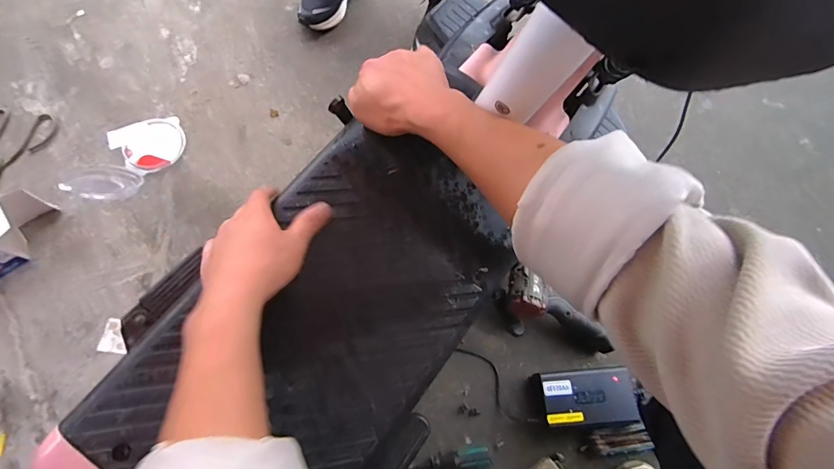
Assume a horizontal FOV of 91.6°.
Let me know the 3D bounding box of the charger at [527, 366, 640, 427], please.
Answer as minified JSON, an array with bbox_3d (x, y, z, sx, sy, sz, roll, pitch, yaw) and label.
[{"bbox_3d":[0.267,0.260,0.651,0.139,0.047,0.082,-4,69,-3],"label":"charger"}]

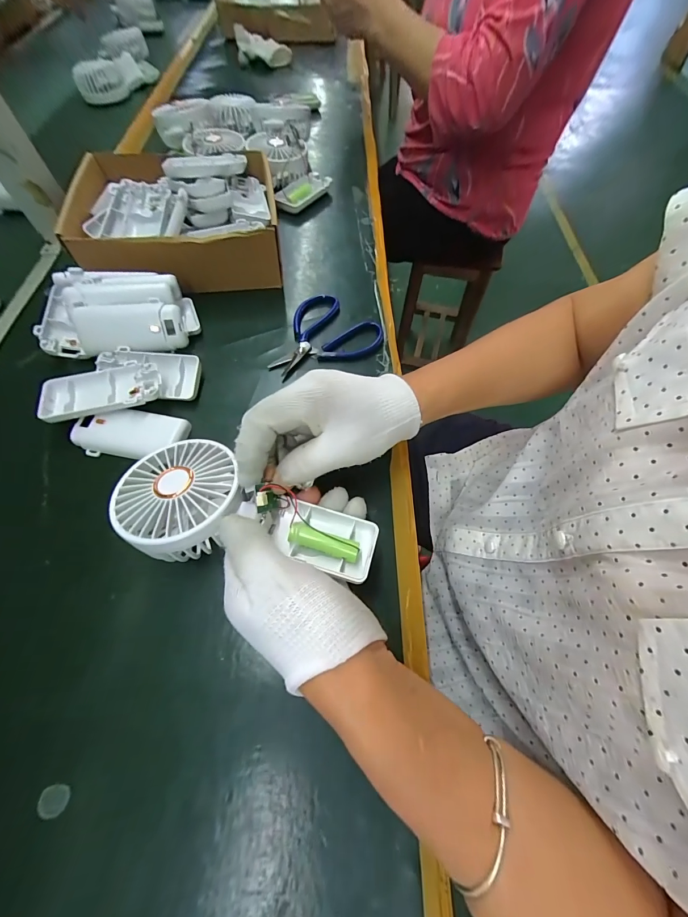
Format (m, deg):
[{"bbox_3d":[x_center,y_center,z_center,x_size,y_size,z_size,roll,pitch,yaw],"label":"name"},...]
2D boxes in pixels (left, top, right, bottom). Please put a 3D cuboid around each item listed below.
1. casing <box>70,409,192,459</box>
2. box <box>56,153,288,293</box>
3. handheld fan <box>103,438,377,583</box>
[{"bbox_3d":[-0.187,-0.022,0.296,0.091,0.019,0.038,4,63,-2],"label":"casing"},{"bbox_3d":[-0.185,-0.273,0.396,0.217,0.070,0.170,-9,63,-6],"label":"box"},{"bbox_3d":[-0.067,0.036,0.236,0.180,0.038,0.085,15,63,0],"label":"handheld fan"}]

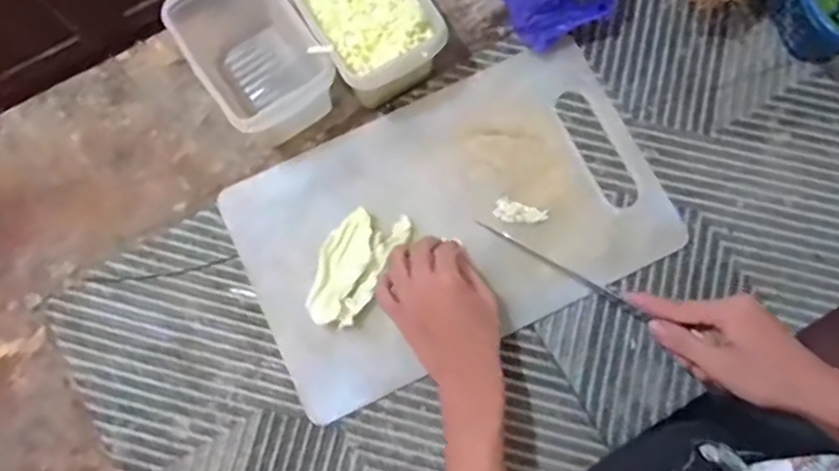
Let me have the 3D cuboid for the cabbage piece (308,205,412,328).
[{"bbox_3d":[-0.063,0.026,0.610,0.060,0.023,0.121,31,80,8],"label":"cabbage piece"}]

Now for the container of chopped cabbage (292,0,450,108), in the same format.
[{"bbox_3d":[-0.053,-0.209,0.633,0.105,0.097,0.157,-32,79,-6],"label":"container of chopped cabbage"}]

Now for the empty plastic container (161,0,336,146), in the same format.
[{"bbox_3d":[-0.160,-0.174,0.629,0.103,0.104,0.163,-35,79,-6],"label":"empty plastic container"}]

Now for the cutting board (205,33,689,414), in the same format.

# ACTIVITY
What should appear is an exact reproduction of the lines from the one with "2. box <box>56,153,288,293</box>" through the end of the material above, and no pictures.

# RESULT FOR THIS TASK
2. box <box>56,153,288,293</box>
3. handheld fan <box>103,438,377,583</box>
[{"bbox_3d":[-0.187,-0.022,0.296,0.091,0.019,0.038,4,63,-2],"label":"casing"},{"bbox_3d":[-0.185,-0.273,0.396,0.217,0.070,0.170,-9,63,-6],"label":"box"},{"bbox_3d":[-0.067,0.036,0.236,0.180,0.038,0.085,15,63,0],"label":"handheld fan"}]

Let me have the 3D cuboid for the cabbage piece (308,205,412,328).
[{"bbox_3d":[-0.063,0.026,0.610,0.060,0.023,0.121,31,80,8],"label":"cabbage piece"}]

Now for the container of chopped cabbage (292,0,450,108), in the same format.
[{"bbox_3d":[-0.053,-0.209,0.633,0.105,0.097,0.157,-32,79,-6],"label":"container of chopped cabbage"}]

Now for the empty plastic container (161,0,336,146), in the same format.
[{"bbox_3d":[-0.160,-0.174,0.629,0.103,0.104,0.163,-35,79,-6],"label":"empty plastic container"}]

Now for the cutting board (205,33,689,414), in the same format.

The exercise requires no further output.